--- Start of Document text ---

Machine Learning at Scale, Part III



In [ ]:

    
import BIDMat.{CMat,CSMat,DMat,Dict,IDict,Image,FMat,FND,GMat,GIMat,GSMat,HMat,IMat,Mat,SMat,SBMat,SDMat}
import BIDMat.MatFunctions._
import BIDMat.SciFunctions._
import BIDMat.Solvers._
import BIDMat.Plotting._
import BIDMach.Learner
import BIDMach.models.{FM,GLM,KMeans,KMeansw,LDA,LDAgibbs,Model,NMF,SFA}
import BIDMach.datasources.{DataSource,MatDS,FilesDS,SFilesDS}
import BIDMach.mixins.{CosineSim,Perplexity,Top,L1Regularizer,L2Regularizer}
import BIDMach.updaters.{ADAGrad,Batch,BatchNorm,IncMult,IncNorm,Telescoping}
import BIDMach.causal.{IPTW}

Mat.checkMKL
Mat.checkCUDA
if (Mat.hasCUDA > 0) GPUmem

KMeans clustering at scale

Training models with data that fits in memory is very limiting. But minibatch learners can easily work with data directly from disk. They access data sequentially (which avoids seeking and maximizes disk throughput) and converge in very few passes. We'll look again at the MNIST data set, this time the full version with 8 million images (about 17 GB). The dataset has been partition into groups of 100k images (using the unix split command) and saved in compressed lz4 files.

--- End of Document text ---
--- Start of Given data ---

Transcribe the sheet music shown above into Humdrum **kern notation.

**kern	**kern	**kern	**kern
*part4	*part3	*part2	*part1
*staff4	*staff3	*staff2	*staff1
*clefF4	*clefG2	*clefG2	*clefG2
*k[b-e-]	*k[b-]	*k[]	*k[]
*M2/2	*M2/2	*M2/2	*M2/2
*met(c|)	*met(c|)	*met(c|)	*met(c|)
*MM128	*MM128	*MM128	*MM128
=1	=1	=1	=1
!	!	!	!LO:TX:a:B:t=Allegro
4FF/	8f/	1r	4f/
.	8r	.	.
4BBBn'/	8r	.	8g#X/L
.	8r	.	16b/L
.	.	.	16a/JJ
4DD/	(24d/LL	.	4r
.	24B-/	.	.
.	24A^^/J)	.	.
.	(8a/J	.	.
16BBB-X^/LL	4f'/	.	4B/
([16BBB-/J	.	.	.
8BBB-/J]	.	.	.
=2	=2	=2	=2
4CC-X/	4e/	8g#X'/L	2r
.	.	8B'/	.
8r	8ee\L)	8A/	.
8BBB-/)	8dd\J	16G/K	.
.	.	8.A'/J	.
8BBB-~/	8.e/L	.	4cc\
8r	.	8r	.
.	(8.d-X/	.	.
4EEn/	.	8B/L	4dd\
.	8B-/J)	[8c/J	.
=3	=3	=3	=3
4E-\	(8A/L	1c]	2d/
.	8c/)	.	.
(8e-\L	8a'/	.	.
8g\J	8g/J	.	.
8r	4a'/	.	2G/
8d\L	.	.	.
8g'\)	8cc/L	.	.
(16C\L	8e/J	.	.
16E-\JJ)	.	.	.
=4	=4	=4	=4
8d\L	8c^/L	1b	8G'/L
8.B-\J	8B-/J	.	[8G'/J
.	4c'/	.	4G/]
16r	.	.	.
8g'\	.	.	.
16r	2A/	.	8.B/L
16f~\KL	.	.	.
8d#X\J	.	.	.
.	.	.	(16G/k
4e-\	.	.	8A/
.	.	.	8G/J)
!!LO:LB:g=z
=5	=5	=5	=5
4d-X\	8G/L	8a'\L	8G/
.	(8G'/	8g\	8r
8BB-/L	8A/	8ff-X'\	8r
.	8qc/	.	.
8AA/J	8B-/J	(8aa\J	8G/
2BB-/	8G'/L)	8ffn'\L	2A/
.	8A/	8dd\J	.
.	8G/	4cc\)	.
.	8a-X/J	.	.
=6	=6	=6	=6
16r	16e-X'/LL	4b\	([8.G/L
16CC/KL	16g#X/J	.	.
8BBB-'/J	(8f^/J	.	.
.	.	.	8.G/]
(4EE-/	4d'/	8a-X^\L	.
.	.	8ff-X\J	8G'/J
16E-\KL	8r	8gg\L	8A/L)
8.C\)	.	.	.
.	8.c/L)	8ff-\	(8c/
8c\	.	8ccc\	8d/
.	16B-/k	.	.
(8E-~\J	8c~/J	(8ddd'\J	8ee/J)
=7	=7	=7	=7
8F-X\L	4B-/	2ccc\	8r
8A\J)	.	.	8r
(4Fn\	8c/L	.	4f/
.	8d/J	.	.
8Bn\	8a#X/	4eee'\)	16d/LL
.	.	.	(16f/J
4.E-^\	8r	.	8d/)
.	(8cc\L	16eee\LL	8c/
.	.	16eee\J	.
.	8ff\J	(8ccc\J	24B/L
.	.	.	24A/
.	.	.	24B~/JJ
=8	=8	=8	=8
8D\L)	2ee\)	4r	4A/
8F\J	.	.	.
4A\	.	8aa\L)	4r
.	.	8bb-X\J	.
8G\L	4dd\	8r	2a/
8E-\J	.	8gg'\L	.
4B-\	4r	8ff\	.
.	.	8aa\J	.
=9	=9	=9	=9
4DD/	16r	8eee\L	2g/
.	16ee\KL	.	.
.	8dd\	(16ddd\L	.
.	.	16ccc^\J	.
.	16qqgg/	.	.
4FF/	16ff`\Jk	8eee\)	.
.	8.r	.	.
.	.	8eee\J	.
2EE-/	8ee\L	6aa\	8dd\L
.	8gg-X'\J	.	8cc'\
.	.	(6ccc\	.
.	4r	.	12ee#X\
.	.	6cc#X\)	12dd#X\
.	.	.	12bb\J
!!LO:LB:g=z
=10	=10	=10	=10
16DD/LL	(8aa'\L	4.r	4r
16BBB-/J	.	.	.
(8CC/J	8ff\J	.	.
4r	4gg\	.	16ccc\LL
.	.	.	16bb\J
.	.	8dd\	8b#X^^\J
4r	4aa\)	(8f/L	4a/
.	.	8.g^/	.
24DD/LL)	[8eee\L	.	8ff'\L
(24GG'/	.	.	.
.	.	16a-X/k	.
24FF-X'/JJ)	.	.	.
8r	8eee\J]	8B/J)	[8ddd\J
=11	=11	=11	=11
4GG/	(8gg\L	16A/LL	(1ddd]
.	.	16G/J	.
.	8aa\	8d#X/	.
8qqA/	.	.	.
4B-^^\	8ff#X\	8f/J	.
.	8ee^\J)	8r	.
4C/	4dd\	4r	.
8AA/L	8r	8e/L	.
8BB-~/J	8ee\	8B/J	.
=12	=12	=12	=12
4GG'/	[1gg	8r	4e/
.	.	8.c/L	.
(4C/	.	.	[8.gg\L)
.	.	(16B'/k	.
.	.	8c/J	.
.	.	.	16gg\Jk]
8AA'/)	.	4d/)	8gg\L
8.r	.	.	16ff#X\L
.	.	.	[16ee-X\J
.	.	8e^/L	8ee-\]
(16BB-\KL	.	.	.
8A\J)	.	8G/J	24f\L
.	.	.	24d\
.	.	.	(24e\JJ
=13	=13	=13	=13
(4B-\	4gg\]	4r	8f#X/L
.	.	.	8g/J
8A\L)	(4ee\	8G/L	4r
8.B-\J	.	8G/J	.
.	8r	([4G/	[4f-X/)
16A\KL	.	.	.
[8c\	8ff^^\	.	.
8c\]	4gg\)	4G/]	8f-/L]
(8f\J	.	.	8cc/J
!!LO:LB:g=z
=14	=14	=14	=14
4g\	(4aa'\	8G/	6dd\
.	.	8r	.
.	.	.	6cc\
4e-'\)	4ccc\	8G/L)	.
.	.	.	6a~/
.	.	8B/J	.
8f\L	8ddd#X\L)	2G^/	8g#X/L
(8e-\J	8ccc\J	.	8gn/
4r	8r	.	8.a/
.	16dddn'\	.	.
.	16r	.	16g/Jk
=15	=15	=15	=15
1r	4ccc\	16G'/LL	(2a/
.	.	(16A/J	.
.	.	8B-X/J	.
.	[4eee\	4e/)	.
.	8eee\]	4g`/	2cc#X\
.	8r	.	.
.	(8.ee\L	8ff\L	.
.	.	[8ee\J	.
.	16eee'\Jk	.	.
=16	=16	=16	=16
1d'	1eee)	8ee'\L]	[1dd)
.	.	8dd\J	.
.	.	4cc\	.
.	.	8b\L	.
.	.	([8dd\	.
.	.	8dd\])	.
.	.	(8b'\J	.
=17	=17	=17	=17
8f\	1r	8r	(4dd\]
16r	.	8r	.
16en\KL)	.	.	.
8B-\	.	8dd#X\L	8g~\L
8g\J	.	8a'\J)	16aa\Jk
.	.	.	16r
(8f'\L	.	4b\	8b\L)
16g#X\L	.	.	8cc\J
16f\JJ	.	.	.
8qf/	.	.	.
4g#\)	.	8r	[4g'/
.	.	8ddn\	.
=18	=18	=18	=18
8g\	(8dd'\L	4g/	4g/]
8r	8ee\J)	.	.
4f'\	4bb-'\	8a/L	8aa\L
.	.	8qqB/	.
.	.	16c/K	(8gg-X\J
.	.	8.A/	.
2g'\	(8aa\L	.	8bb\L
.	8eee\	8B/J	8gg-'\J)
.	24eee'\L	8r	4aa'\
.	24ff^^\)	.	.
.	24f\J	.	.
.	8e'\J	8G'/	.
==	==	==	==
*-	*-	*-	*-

--- End of Given data ---

=== Problems to work on ===
a – Check each statement against the Machine Learning at Scale text and answer yes or no, quoting the exact words of the text that settle it: (i) Minibatch learners read data from disk in random order. (ii) The full MNIST data set used here has about 8 million images. (iii) The data set's partitions were saved as lz4-compressed files.
b – Carry on the Machine Learning at Scale text from the point where it stops.

=== Written responses ===
a –
(i) No: "They access data sequentially (which avoids seeking and maximizes disk throughput)".
(ii) Yes: "this time the full version with 8 million images (about 17 GB)".
(iii) Yes: "saved in compressed lz4 files".

b –
If you dont yet have the "alls" files, you can build them from the cats and part files with the cell below. Just uncomment the for loop. As you can see, alls is built from the data matrix and a scaled-up copy of the category matrix. The exaggerated category feature forces each cluster to be pure - of one category. It also creates a category feature for the cluster which can be used to retrieve its dominant category for labeling.



In [ ]:

    
val mdir = "../data/MNIST8M/parts/"
/* for (i <- 0 to 80) {
    val a = loadFMat(mdir+"part%02d.fmat.lz4" format i)
    val c = loadFMat(mdir+"cats%02d.fmat.lz4" format i)
    saveFMat(mdir+"data%02d.fmat.lz4" format i, a)
    val alls = (c * 10000f) on a
    saveFMat(mdir+"alls%02d.fmat.lz4" format i, alls)
    print(".")
} */

First we define a class xopts which contains all the options for the learner we will use. BIDMach has a modular design with pluggable learning pieces. This class holds all the options for those pieces. Learner is the main learning class, FilesDS is the data source, KMeans is the model and Batch is the updater (the code that gets run to update the model) for KMeans.

Then we make an instance of that class called mnopts.



In [ ]:

    
class xopts extends Learner.Options with FilesDS.Opts with KMeans.Opts with Batch.Opts; 
val mnopts = new xopts

Next come the options for the data source. There are quite a few of these, but they only need to be set once and apart from the minibatch size, dont need to be tuned.

The following options specify various useful traits of the data source. Many of these are default values and dont actually need to be set, but its useful to know what they do.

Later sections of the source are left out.